* What you have to do: Reproduce every one of the records below word for word, leaving the pictures out of your answer.

* Records supplied:
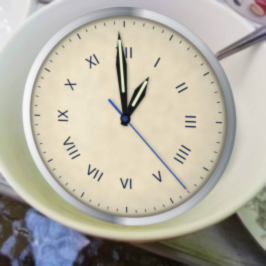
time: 12:59:23
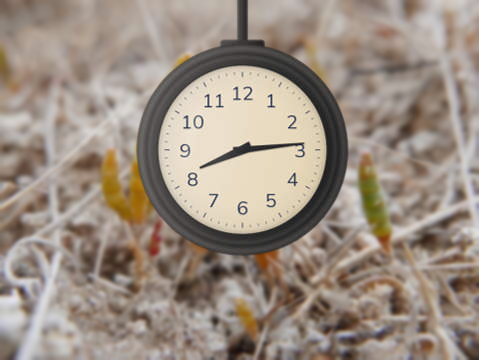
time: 8:14
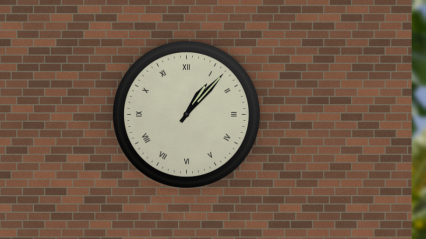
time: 1:07
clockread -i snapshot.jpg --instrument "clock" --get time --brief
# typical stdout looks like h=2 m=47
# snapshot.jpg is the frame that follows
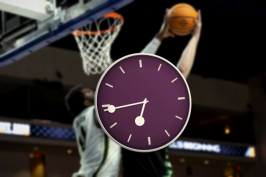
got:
h=6 m=44
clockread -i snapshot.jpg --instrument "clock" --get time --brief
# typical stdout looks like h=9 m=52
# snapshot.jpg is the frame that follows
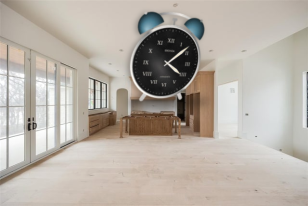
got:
h=4 m=8
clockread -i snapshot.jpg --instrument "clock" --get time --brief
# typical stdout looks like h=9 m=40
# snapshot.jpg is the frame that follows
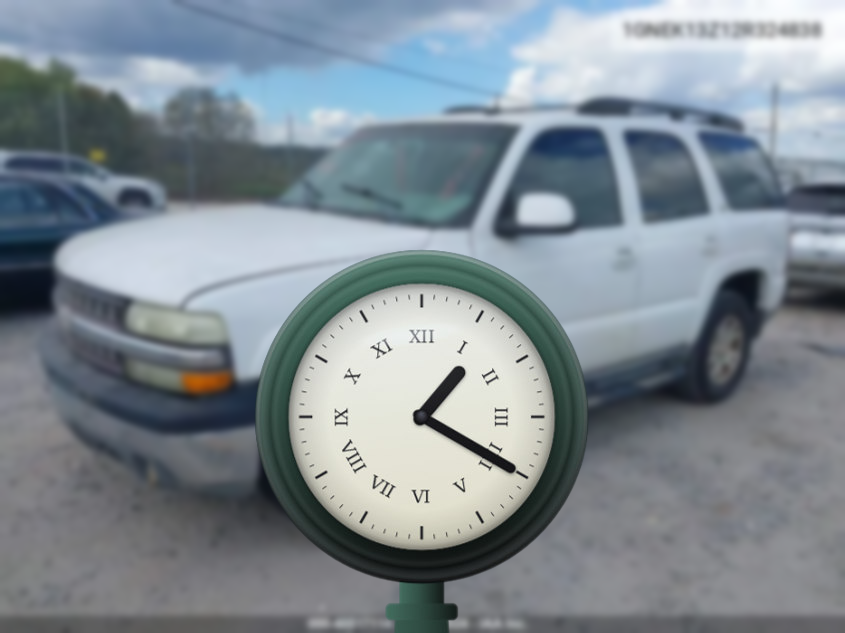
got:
h=1 m=20
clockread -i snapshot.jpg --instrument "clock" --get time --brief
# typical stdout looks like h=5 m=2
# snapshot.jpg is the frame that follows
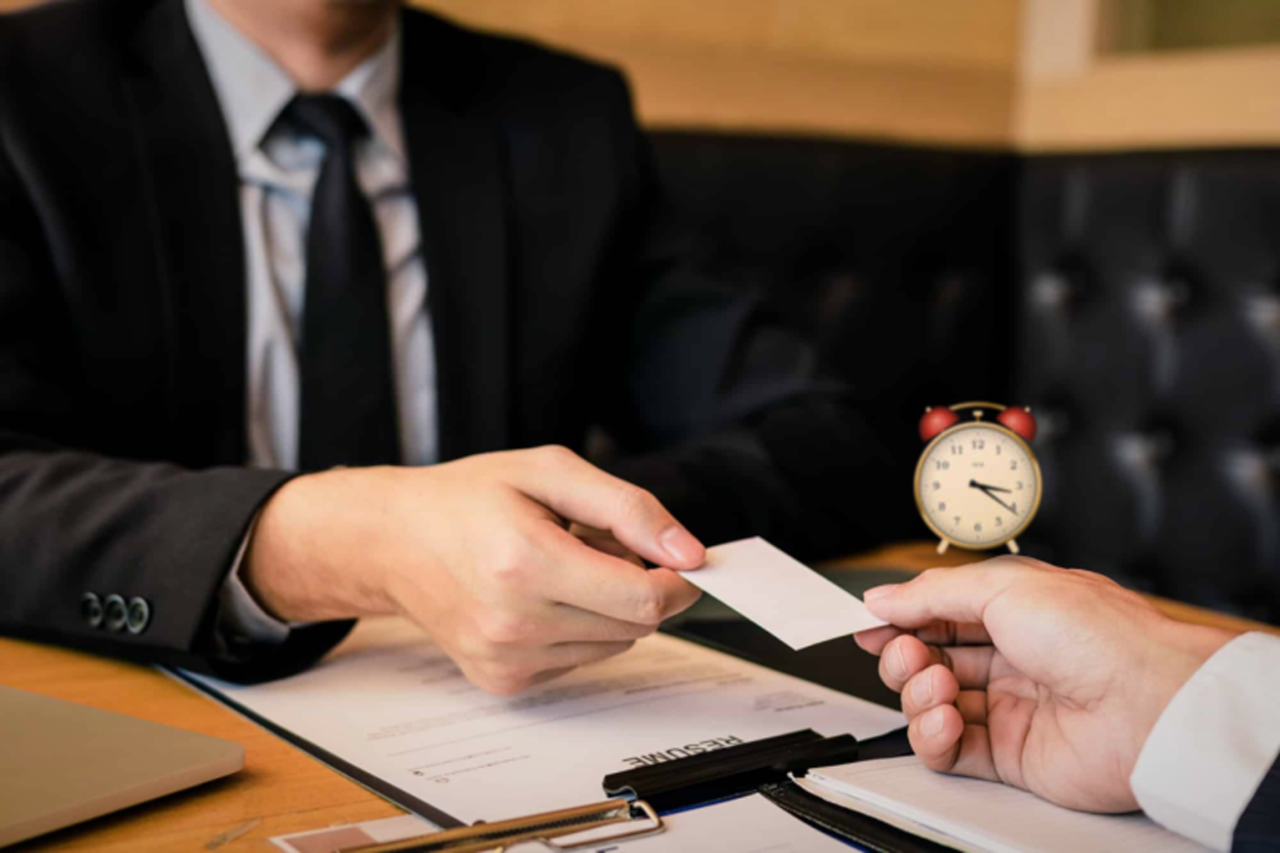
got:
h=3 m=21
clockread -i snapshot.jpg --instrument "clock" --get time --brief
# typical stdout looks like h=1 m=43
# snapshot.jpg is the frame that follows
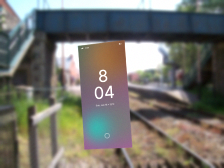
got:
h=8 m=4
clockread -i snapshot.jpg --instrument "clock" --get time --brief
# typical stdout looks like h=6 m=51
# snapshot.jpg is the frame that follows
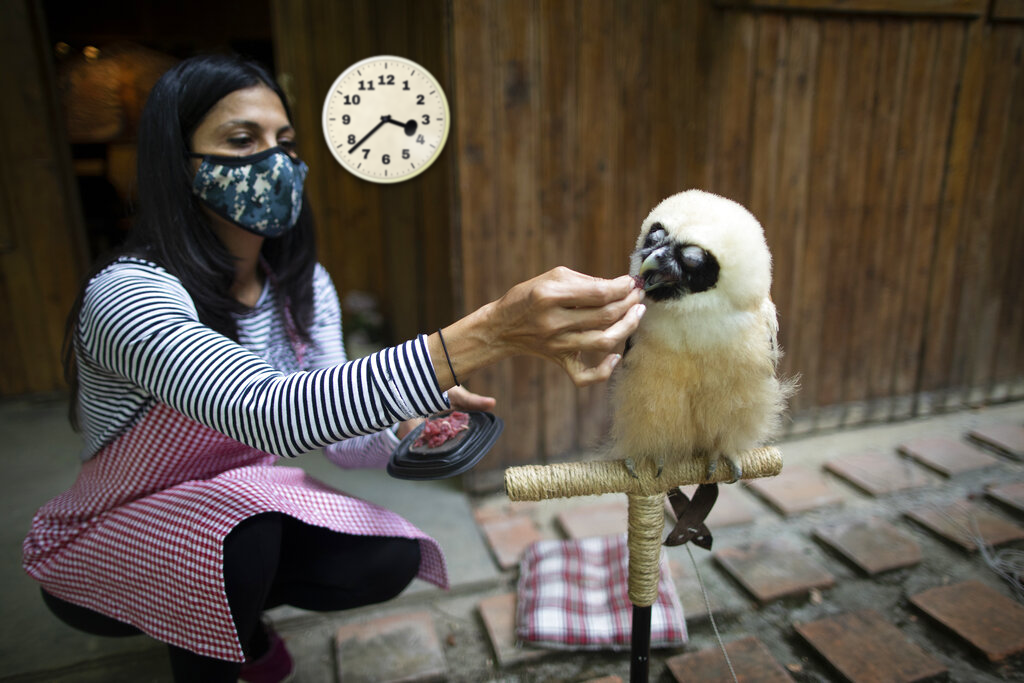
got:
h=3 m=38
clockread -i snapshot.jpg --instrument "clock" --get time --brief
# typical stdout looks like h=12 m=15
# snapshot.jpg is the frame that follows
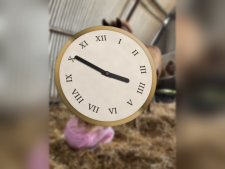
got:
h=3 m=51
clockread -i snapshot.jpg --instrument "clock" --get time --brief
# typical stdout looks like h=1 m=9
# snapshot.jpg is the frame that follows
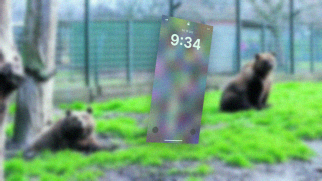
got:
h=9 m=34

* Written solution:
time: 12:59:23
time: 8:14
time: 1:07
clockread -i snapshot.jpg --instrument "clock" --get time --brief
# typical stdout looks like h=2 m=47
# snapshot.jpg is the frame that follows
got:
h=6 m=44
clockread -i snapshot.jpg --instrument "clock" --get time --brief
# typical stdout looks like h=9 m=52
# snapshot.jpg is the frame that follows
got:
h=4 m=8
clockread -i snapshot.jpg --instrument "clock" --get time --brief
# typical stdout looks like h=9 m=40
# snapshot.jpg is the frame that follows
got:
h=1 m=20
clockread -i snapshot.jpg --instrument "clock" --get time --brief
# typical stdout looks like h=5 m=2
# snapshot.jpg is the frame that follows
got:
h=3 m=21
clockread -i snapshot.jpg --instrument "clock" --get time --brief
# typical stdout looks like h=1 m=43
# snapshot.jpg is the frame that follows
got:
h=8 m=4
clockread -i snapshot.jpg --instrument "clock" --get time --brief
# typical stdout looks like h=6 m=51
# snapshot.jpg is the frame that follows
got:
h=3 m=38
clockread -i snapshot.jpg --instrument "clock" --get time --brief
# typical stdout looks like h=12 m=15
# snapshot.jpg is the frame that follows
got:
h=3 m=51
clockread -i snapshot.jpg --instrument "clock" --get time --brief
# typical stdout looks like h=1 m=9
# snapshot.jpg is the frame that follows
got:
h=9 m=34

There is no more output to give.